Review: Borodin String Quartet

The Borodin String Quartet from Russia is performing three concerts for Chamber Music NZ in Wellington, Christchurch and Auckland.

Justly regarded as one of the finest quartets performing today, these impeccable musicians played music by Haydn, Shostakovich, Wolf and Tchaikovsky, the latter marking the 125th anniversary of the composer’s death.

The Borodin Quartet is well-known for the sweet beauty of their sound, immediately in evidence in Haydn’s String Quartet in B Minor, from the Opus 33 set known as the “Russian” quartets.

Their playing is always under-stated and unemphatic and this was a beautifully balanced performance.

In 2014 the Wellington audience held its breath during the Borodin’s chilling, steely performance of Shostakovich’s short 11th Quartet.

This time it was the Russian master’s 9th, a seamless journey from the foreboding of the opening movement through an achingly sad Adagio, the rapid syncopations of the Allegretto and another Adagio to the long final Allegro where all the themes and powerful emotions of the work return. Shostakovich’s uneasy, dangerous relationship with the Russian authorities is always a back-story in his music, and that riveting drama was always present.

But the subtle virtuosity of the musicians was also thrilling, as in the extraordinary bow control of the lively third movement. 

After the interval, effortless perfection in Wolf’s beguiling Italian Serenade provided an apt bridge to another big Russian work, Tchaikovsky’s String Quartet No. 1 in D Major, op. 11.

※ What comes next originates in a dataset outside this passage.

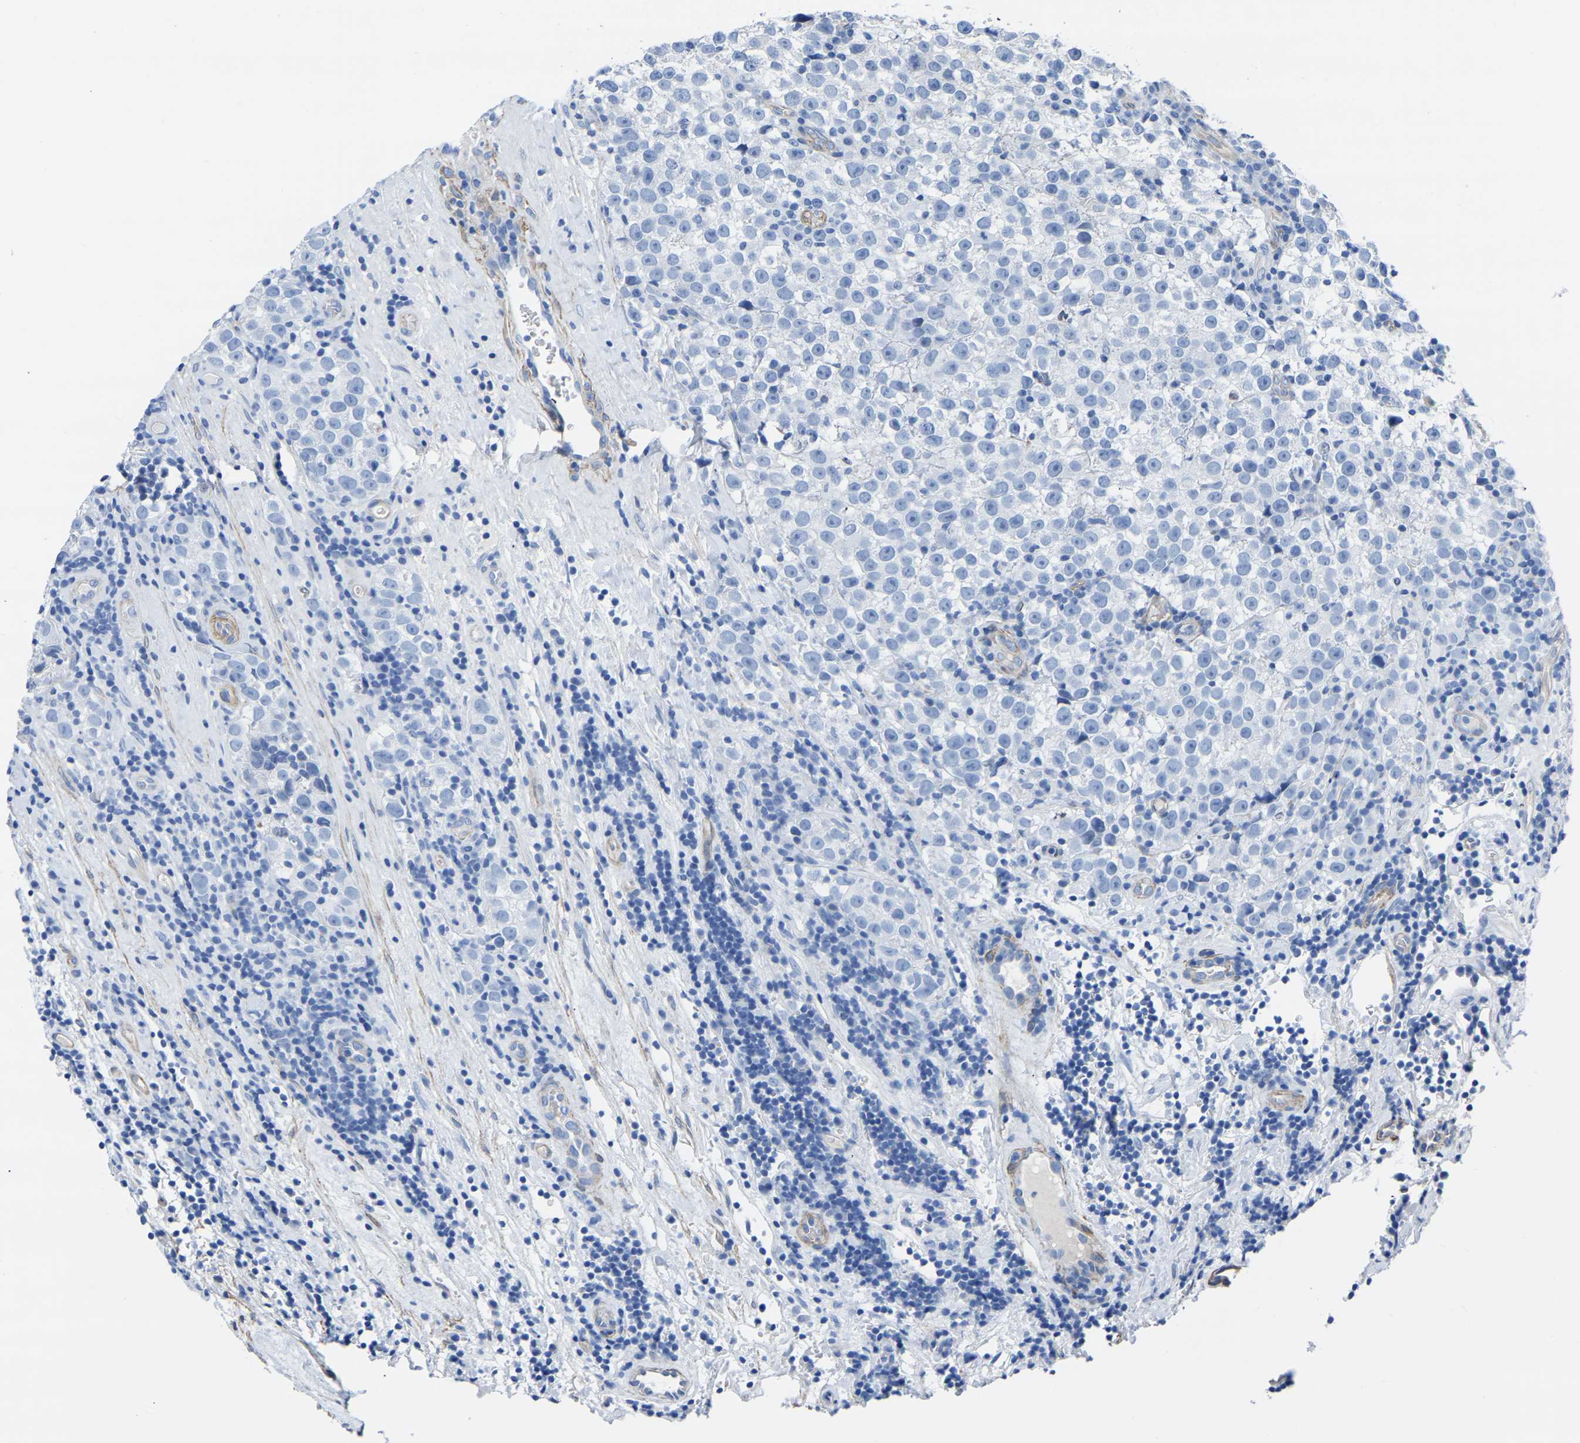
{"staining": {"intensity": "negative", "quantity": "none", "location": "none"}, "tissue": "testis cancer", "cell_type": "Tumor cells", "image_type": "cancer", "snomed": [{"axis": "morphology", "description": "Normal tissue, NOS"}, {"axis": "morphology", "description": "Seminoma, NOS"}, {"axis": "topography", "description": "Testis"}], "caption": "Tumor cells show no significant staining in testis cancer. (Stains: DAB (3,3'-diaminobenzidine) IHC with hematoxylin counter stain, Microscopy: brightfield microscopy at high magnification).", "gene": "SLC45A3", "patient": {"sex": "male", "age": 43}}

Compared to Shostakovich’s desolate passion, this folk-tune saturated music was pure melodious pleasure.

The Quartet’s restraint gave us a flowing account with beautifully judged flexibility, revealing both the music’s variety and the blended homogeneity of the ensemble.

A cheering audience demanded an encore, and the concert ended gently with the short chorale, Morning Prayer, from Tchaikovsky’s Children’s Album Opus 39.